▸ **Work to complete**:
1. Answer these questions about the angle-bisector thread, one per line:
(a) Which figure number does the question cite?
(b) In the first answer, what name is given to the quadrilateral formed by the bisectors?
(c) In the second answer, what is the parallelogram called?
2. Repeat the part of the angle-bisector thread starting at "Prove that quadrilateral" and ending at "Hello Mate!", unchanged.

▸ **Text segment**:
________________

Question

Prove that quadrilateral formed by the intersection of angle bisectors of all angles of a parallelogram is a rectangle. (Figure 5.24)




Ans btaiye.

Answer 1

Hello Mate!

Given : ABCD is ||gm whose angle bisectors meet to form EFGH.

To prove : EFGH is rectangle

Proof : < BAD + < ADC = 180°

½ <BAD + ½ <ADC = 90°

< DAH + < ADH = 90°

In ∆ ADH

< DAH + < ADH + < AHD = 180°

90° + < AHD = 180°

< AHD = 90°

< AHD = < GHE = 90° ( Vertically opp. angles ]

Similarly, < HGF = < GFE = < HEF = 90°

Hence, all angles are 90° so EFGH is rectangle.

Hence proved

Have great future ahead!

Answer 2

Let QWER be a parallelogram 

To prove Quadrilateral LMNO is a rectangle.

Hence :-

QWER is a parallelogram, then RE || QW and RQ is a transversal.

∠Q +∠R= 180°

⇒ 1/2 ∠M +  1/2 ∠N= 90° [dividing both sides by 2]

∠OQR + ∠ORQ = 90°

∠QOR = 90°   

∴ ∠LON = 90° and ∠LMN = 90°     [vertically opposite angles]

∠MNO = 90°and ∠MLO = 90° [V●O●A]

So, LMNO is a quadrilateral whose each angle is 90°.

Hence, LMNO is a rectangle

________________

▸ **Source information**:
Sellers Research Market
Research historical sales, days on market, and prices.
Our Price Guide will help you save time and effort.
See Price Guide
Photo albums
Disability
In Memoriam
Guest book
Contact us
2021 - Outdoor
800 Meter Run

________________

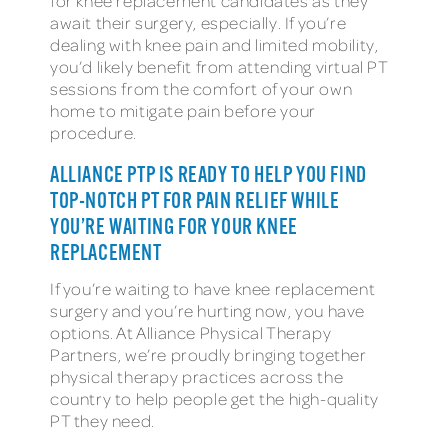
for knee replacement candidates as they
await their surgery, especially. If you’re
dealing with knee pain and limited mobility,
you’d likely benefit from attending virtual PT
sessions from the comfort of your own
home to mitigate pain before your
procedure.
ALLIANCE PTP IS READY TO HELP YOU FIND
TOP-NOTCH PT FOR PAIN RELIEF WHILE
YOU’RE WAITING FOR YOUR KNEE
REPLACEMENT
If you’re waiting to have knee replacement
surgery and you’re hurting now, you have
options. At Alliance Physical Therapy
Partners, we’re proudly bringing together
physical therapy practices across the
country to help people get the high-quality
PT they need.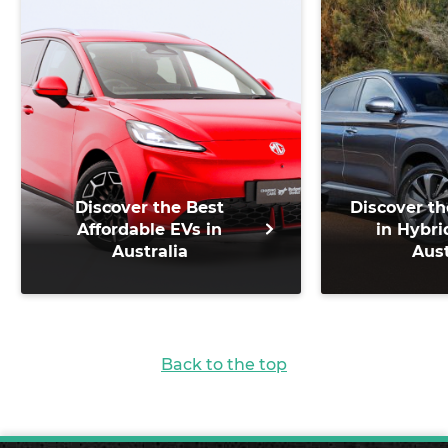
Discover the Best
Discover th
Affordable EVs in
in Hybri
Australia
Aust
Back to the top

________________

▸ **Answers below**:
1.
(a) Figure 5.24
(b) EFGH
(c) QWER

2.
Prove that quadrilateral formed by the intersection of angle bisectors of all angles of a parallelogram is a rectangle. (Figure 5.24)




Ans btaiye.

Answer 1

Hello Mate!